2. **Combine:** We use a random challenge $\gamma$ to combine them into a single claim. This involves computing the evaluations of a dense weight polynomial over the entire hypercube:
$$
W(b) = \sum_{i=1}^k \gamma^i \cdot \text{eq}(z_i, b)
$$
3. **Sumcheck:** We then run a single, large sumcheck protocol on the claim:
$$
\sum_{b \in \{0,1\}^n} p(b) \cdot W(b) = \sum_{i=1}^k \gamma^i \cdot s_i
$$
The main issue is Step 2: materializing the full evaluation table for $W(b)$ is computationally expensive and quite painful to parallelize well.
## Idea of Optimization: Sumcheck in Parallel → Combine Later
The trick is to leverage the linearity of summation to re-order the operations.
$$\sum_{b} p(b) \cdot \left( \sum_{i=1}^k \gamma^i \cdot \text{eq}(z_i, b) \right) = \sum_{i=1}^k \gamma^i \cdot \left( \sum_{b} p(b) \cdot \text{eq}(z_i, b) \right)$$
This algebraic small change can give us a new computational strategy:
1. **Decompose:** Instead of one big sumcheck, we can perform `k` independent sumchecks. The $i$-th sumcheck is on the much simpler product $p(b) \cdot \text{eq}(z_i, b)$.
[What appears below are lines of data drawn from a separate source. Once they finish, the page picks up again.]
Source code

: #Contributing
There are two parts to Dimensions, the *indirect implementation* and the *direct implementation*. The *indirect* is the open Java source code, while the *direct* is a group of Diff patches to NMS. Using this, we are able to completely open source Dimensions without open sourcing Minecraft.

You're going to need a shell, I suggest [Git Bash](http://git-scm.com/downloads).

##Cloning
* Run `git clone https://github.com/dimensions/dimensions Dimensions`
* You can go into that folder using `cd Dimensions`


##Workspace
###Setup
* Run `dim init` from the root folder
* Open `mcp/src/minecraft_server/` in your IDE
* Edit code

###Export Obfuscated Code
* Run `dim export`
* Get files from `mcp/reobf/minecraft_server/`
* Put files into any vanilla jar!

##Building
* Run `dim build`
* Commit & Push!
2. **Execute in Parallel:** We run these `k` sumchecks concurrently. In each sumcheck round, this produces `k` small univariate polynomials: $h_1(X), h_2(X), \dots, h_k(X)$.
3. **Combine the Results:** We then combine these *small output polynomials* at the very end. The final polynomial sent to the verifier is:
$$
h_{\text{final}}(X) = \sum_{i=1}^k \gamma^i \cdot h_i(X)
$$
### Why it could be better
* **Parallelism**: The `k` sumchecks are completely independent and can be run on `k` different cores.
* **Avoids the Bottleneck**: It completely sidesteps the expensive, monolithic step of creating the large, dense `W(b)` evaluation table.
* **Another idea (not sure)**: Each parallel sumcheck operates on a product with `eq(z_i, b)`, which is a very sparse polynomial (non-zero at only one point). This allows the sumcheck logic itself to be heavily optimized, as we are no longer dealing with a generic, dense weight polynomial.